*** Opening Record extracts ***
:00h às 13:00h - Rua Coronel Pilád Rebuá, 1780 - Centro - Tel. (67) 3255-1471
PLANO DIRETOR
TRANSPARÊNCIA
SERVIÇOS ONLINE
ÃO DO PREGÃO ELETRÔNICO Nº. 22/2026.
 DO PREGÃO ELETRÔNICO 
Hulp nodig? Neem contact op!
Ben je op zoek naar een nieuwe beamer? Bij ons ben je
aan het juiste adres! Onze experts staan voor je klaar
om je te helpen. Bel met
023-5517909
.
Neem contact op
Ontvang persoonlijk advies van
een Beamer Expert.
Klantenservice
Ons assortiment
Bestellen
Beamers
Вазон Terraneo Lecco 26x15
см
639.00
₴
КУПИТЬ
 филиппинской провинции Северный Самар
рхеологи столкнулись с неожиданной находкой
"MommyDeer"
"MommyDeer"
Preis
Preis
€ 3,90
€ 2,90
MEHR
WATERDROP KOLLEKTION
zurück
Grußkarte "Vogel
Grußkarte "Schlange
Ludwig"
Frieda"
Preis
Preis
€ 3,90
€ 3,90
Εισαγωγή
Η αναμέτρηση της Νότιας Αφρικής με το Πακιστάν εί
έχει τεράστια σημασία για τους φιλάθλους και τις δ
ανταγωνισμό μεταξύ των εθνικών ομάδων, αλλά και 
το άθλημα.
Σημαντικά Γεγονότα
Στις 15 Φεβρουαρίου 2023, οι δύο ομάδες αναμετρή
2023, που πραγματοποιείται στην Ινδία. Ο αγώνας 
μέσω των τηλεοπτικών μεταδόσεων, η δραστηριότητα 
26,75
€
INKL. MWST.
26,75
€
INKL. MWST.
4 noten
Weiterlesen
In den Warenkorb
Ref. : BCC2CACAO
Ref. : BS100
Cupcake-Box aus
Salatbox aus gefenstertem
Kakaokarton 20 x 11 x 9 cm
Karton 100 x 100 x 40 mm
*** Closing Record extracts ***
Your objective:
Reproduce every line of the data above, character for character and in the same order.

Exercise solution:
:00h às 13:00h - Rua Coronel Pilád Rebuá, 1780 - Centro - Tel. (67) 3255-1471
PLANO DIRETOR
TRANSPARÊNCIA
SERVIÇOS ONLINE
ÃO DO PREGÃO ELETRÔNICO Nº. 22/2026.
 DO PREGÃO ELETRÔNICO 
Hulp nodig? Neem contact op!
Ben je op zoek naar een nieuwe beamer? Bij ons ben je
aan het juiste adres! Onze experts staan voor je klaar
om je te helpen. Bel met
023-5517909
.
Neem contact op
Ontvang persoonlijk advies van
een Beamer Expert.
Klantenservice
Ons assortiment
Bestellen
Beamers
Вазон Terraneo Lecco 26x15
см
639.00
₴
КУПИТЬ
 филиппинской провинции Северный Самар
рхеологи столкнулись с неожиданной находкой
"MommyDeer"
"MommyDeer"
Preis
Preis
€ 3,90
€ 2,90
MEHR
WATERDROP KOLLEKTION
zurück
Grußkarte "Vogel
Grußkarte "Schlange
Ludwig"
Frieda"
Preis
Preis
€ 3,90
€ 3,90
Εισαγωγή
Η αναμέτρηση της Νότιας Αφρικής με το Πακιστάν εί
έχει τεράστια σημασία για τους φιλάθλους και τις δ
ανταγωνισμό μεταξύ των εθνικών ομάδων, αλλά και 
το άθλημα.
Σημαντικά Γεγονότα
Στις 15 Φεβρουαρίου 2023, οι δύο ομάδες αναμετρή
2023, που πραγματοποιείται στην Ινδία. Ο αγώνας 
μέσω των τηλεοπτικών μεταδόσεων, η δραστηριότητα 
26,75
€
INKL. MWST.
26,75
€
INKL. MWST.
4 noten
Weiterlesen
In den Warenkorb
Ref. : BCC2CACAO
Ref. : BS100
Cupcake-Box aus
Salatbox aus gefenstertem
Kakaokarton 20 x 11 x 9 cm
Karton 100 x 100 x 40 mm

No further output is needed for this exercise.